The canonical quadripartite structures were retained in most plastomes except of a few plastomes that had lost an invert repeat (IR). Expansion or reduction or deletion of IRs resulted in the length variation of the plastomes. The number of protein coding genes ranged from 40 to 92 with an average 79.43 ± 5.84 per plastome and gene losses were apparent in specific lineages. The number of trn genes ranged from 13 to 33 with an average 21.19 ± 2.42 per plastome. Ribosomal RNA genes, rrn, were located in the IRs so that they were present in a duplicate except of the species that had lost one of the IR. GC contents were variable from 24.9 to 51.0% with an average 38.21 ± 3.27%, indicating bias to high AT contents. Plastid introns were present in 18 protein coding genes, six trn genes, and one rrn gene. Intron losses occurred among the orthologous genes in different plant lineages. The plastid introns were long compared with the nuclear introns, which might be related with the spliceosome nuclear introns and self-splicing group II plastid introns. The trnK-UUU intron contained the maturase encoding matK gene except in the chlorophyte algae and monilophyte ferns in which the trnK-UUU was lost, but matK retained. There were many annotation artefacts in the intron positions in the NCBI database. In the analysis of intron phases, phase 0 introns were more frequent than those of phase 2 and 3 introns. Phase polymorphism was observed in the introns of clpP which was derived from nucleotide insertion. Plastid trn introns were long compared to the archaeal or eukaryotic nuclear tRNA introns. Of the six plastid trn introns, one was at the D loop and other five were at the anticodon loop. The insertion sites were conserved among the trn genes in archaea, eukaryotic nuclear and plastid tRNA genes.

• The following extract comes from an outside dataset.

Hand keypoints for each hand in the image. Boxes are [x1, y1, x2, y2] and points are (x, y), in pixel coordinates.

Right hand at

Current study refurbrished the previous findings of structural variations, gene contents, and GC contents of the chloroplast genomes from green algae to flowering plants. The study also included some noble findings and discussions on the plastome introns including their length variations and phase variation. We also presented and corrected some false annotations on the introns in protein coding and tRNA genes in the genome database, which might be confirmed by the chloroplast transcriptome analysis in the future.
叶绿体是植物中的一个常见特征。在植物进化过程中,每个植物谱系的叶绿体通过结构变化和将许多基因转移到核基因组,塑造了自己的基因组,即质体基因组。一些质体基因有内含子,这些内含子主要是第二类内含子。

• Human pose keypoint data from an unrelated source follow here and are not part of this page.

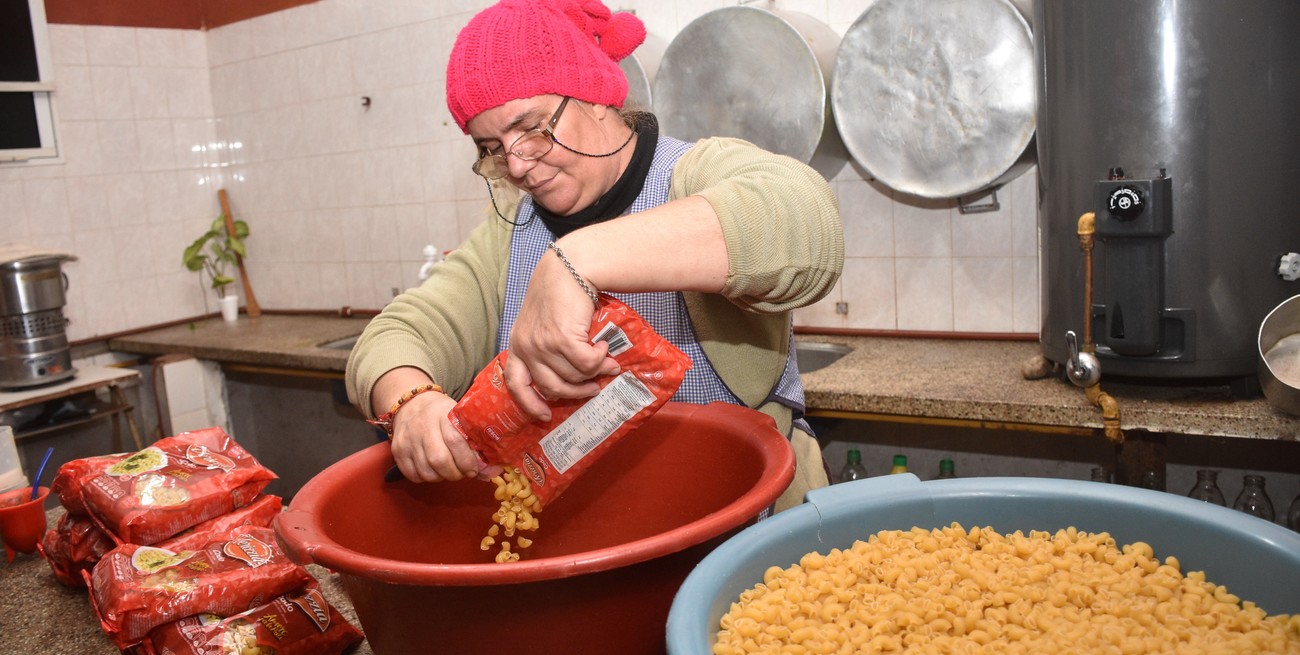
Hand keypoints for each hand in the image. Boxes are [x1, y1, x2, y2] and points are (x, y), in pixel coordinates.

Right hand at [388, 390, 502, 481]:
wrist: (411, 404)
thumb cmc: (442, 414)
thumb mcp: (459, 419)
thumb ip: (474, 442)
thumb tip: (492, 472)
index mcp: (443, 416)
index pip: (455, 441)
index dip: (467, 461)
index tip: (474, 469)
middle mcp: (423, 427)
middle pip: (439, 460)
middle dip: (455, 473)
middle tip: (462, 473)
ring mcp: (407, 440)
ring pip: (426, 472)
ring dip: (441, 477)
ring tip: (448, 471)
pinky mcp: (397, 451)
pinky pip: (413, 475)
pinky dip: (426, 478)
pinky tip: (433, 470)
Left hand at [505, 248, 618, 420]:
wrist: (570, 268)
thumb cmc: (560, 293)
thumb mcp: (543, 322)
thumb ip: (548, 347)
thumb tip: (572, 377)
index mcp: (518, 344)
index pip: (516, 383)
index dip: (529, 403)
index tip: (544, 416)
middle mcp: (526, 347)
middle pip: (551, 387)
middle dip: (576, 392)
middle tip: (593, 388)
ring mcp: (542, 345)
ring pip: (573, 376)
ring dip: (594, 372)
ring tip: (606, 362)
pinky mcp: (562, 339)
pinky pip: (586, 364)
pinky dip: (599, 359)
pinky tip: (603, 346)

本研究旨在从绿藻到开花植物获得质体基因组的基因组和进化见解。
从 NCBI 细胞器基因组数据库中挖掘了来自绿藻、苔藓植物、蕨类植物(有孢子的维管束植物)、裸子植物和被子植物的 115 个物种的质体基因组。通过内部开发的 Phyton 代码分析质体基因组结构、基因含量和 GC 含量。通过在 NCBI 中注释信息中手动分析内含子的存在/缺失、长度、内含子相位来分析内含子特征。

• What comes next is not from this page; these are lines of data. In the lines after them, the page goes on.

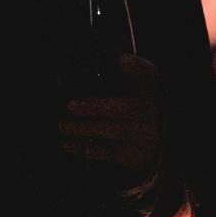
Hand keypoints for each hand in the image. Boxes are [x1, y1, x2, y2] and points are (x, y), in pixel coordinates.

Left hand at [60, 54, 162, 196]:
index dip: (137, 67)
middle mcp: (150, 112)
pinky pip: (104, 152)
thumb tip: (85, 73)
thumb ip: (117, 80)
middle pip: (124, 108)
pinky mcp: (133, 156)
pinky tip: (67, 143)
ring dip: (81, 128)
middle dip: (95, 106)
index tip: (121, 60)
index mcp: (149, 92)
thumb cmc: (134, 113)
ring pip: (111, 131)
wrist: (153, 148)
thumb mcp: (134, 94)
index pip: (149, 75)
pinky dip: (82, 148)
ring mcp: (143, 136)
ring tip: (62, 125)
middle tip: (70, 106)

除了少数几个丢失了反向重复(IR)的质体基因组外,大多数质体基因组保留了典型的四分体结构。IR 的扩展、减少或缺失导致了质体基因组长度的变化。蛋白质编码基因的数量从 40 到 92 个不等,平均每个质体基因组有 79.43±5.84 个,在特定谱系中出现了基因丢失。trn 基因的数量从 13 到 33 个不等,平均每个质体基因组有 21.19±2.42 个。核糖体 RNA 基因 rrn 位于 IR 中,因此它们是重复的,除了那些丢失了一个 IR 的物种。GC 含量从 24.9%到 51.0%不等,平均值为 38.21±3.27%,表明 AT 含量较高。质体内含子存在于 18 个蛋白质编码基因、6 个 trn 基因和 1 个 rrn 基因中。内含子丢失发生在不同植物谱系的同源基因之间。与核内含子相比,质体内含子较长,这可能与剪接体核内含子和自我剪接的第二类质体内含子有关。trnK-UUU 内含子包含编码 matK 基因的成熟酶,除了绿藻和石松类蕨类植物丢失了 trnK-UUU 外,matK 保留了下来。在 NCBI 数据库中,内含子位置的注释存在许多错误。在内含子相位分析中,相位 0 内含子比相位 2 和 3 内含子更常见。在 clpP 内含子中观察到相位多态性,clpP 是由核苷酸插入衍生而来的。与古菌或真核核 tRNA 内含子相比,质体 trn 内含子较长。在六个质体 trn 内含子中,一个位于 D 环,其他五个位于反密码子环。在古菌、真核核和质体 tRNA 基因中,trn 基因的插入位点是保守的。
目前的研究更新了从绿藻到开花植物的叶绿体基因组的结构变异、基因含量和 GC 含量的先前发现。该研究还包括一些关于质体内含子的有价值的发现和讨论,包括它们的长度变化和相位变化。我们还提出并纠正了基因组数据库中蛋白质编码和 tRNA 基因内含子的一些错误注释,这些注释可能在未来通过质体转录组分析得到证实。